[[ SOURCE EXTRACT, beginning ]]

The first factor that I wanted to test was whether a player’s previous league (high school, college(major or mid-major), or international) had an effect on their success in the NBA.
I started by creating a boxplot comparing players’ points per game (ppg) against their previous league.
boxplot(Filtered$`PTS/G`~Filtered$Classification,data=Filtered, main="PPG by Classification",
xlab="Classification", ylab="PPG")

This gives us a pretty good idea of the average ppg scored across the different previous league classifications as well as how much the ppg values vary within the classification.
Next I tested to see if the ppg data was close to being normally distributed using a histogram and a qqnorm chart.
hist(Filtered$`PTS/G`)

qqnorm(Filtered$`PTS/G`)

These tests were normal enough by my estimation to run an anova test. The null hypothesis of an anova test is that the means of all the particular treatments are equal and the alternate hypothesis is that the means are not all equal. In our case, the null hypothesis is that all of the mean ppg from each classification are equal. The alternate hypothesis is that not all of the mean ppg from each classification are equal. In order to do this, I first needed to set up a linear model. In this case, I set up a model testing how much a players ppg is affected by their previous league’s classification.
a <- lm(Filtered$`PTS/G`~Filtered$Classification)
anova(a)

[[ SOURCE EXTRACT, end ]]
[[ GIVEN RECORDS, beginning ]]

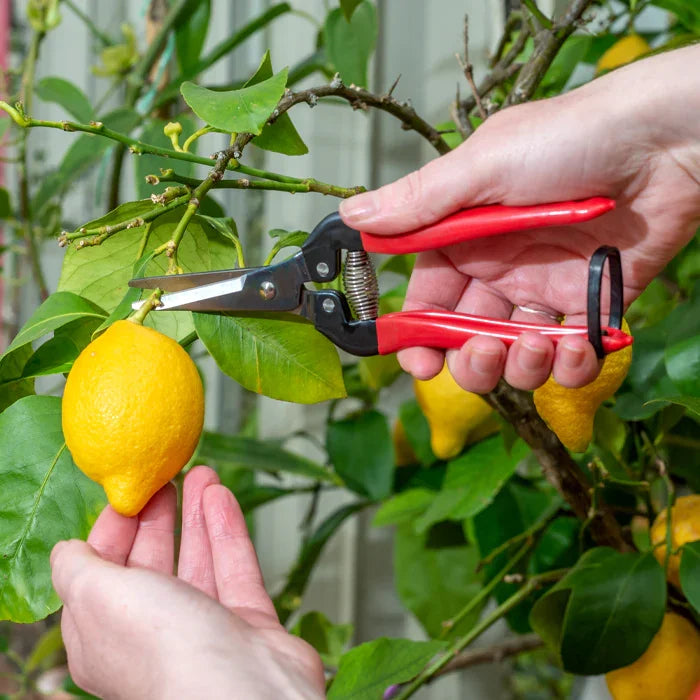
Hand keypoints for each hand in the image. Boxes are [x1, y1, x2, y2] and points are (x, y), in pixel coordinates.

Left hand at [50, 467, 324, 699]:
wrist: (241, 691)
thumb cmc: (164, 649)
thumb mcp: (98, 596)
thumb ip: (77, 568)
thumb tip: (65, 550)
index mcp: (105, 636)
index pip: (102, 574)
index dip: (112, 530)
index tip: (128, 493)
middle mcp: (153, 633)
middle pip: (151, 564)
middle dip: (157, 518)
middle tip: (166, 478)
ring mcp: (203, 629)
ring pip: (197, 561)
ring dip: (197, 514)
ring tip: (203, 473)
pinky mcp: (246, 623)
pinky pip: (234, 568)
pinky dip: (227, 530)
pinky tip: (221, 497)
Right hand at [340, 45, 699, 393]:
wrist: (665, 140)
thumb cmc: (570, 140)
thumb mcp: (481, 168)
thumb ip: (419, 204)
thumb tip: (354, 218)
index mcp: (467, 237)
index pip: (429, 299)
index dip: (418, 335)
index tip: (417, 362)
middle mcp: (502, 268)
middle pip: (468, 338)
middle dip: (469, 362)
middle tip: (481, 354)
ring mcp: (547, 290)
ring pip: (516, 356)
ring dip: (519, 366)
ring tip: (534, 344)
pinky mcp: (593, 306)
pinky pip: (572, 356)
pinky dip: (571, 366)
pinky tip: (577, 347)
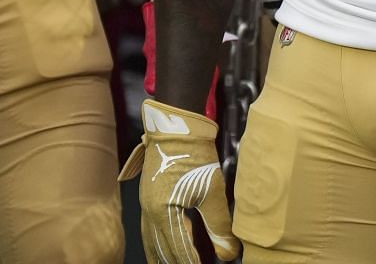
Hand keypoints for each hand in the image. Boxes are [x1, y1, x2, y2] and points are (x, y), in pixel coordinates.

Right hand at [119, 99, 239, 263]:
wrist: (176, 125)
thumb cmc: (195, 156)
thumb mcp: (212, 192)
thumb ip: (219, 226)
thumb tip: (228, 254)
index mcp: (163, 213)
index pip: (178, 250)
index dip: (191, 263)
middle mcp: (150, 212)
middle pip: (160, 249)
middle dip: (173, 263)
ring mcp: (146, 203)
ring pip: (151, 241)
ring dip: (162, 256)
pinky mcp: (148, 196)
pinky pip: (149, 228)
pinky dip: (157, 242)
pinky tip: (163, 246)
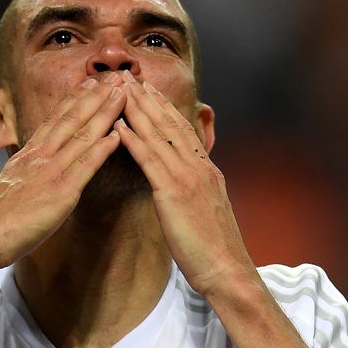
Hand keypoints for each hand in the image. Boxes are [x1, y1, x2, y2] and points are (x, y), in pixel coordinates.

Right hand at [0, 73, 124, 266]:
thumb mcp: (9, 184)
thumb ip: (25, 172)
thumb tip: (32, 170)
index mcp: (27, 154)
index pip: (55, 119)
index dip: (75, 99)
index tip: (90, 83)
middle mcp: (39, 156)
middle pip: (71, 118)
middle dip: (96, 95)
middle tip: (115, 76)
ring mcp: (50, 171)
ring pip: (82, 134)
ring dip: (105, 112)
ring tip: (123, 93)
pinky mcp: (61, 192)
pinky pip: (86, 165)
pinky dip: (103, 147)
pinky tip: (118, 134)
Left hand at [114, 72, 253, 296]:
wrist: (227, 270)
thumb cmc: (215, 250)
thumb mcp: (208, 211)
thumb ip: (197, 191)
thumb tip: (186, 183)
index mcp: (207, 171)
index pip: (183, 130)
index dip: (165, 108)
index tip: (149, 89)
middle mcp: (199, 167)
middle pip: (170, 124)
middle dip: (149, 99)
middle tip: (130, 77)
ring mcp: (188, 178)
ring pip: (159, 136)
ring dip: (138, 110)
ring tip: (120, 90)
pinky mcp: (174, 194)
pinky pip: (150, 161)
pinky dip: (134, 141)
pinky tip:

[[ GIVEN RECORDS, end ]]

**WHAT TO DO:**
a) Summarize the text on previous league and NBA scoring in two sentences.
b) Set down, word for word, everything in the text on previous league and NBA scoring from "This gives us" down to "a qqnorm chart.".

**ANSWERS BY TASK:**
a) The text tests whether a player's previous league (high school, college, or international) affected their success in the NBA, beginning with a boxplot of points per game by previous league classification. After a histogram and a qqnorm chart show the ppg data to be normal enough, it sets up a linear model of ppg against classification and runs an anova test of whether the mean ppg from each classification are equal.

b)
This gives us a pretty good idea of the average ppg scored across the different previous league classifications as well as how much the ppg values vary within the classification.
Next I tested to see if the ppg data was close to being normally distributed using a histogram and a qqnorm chart.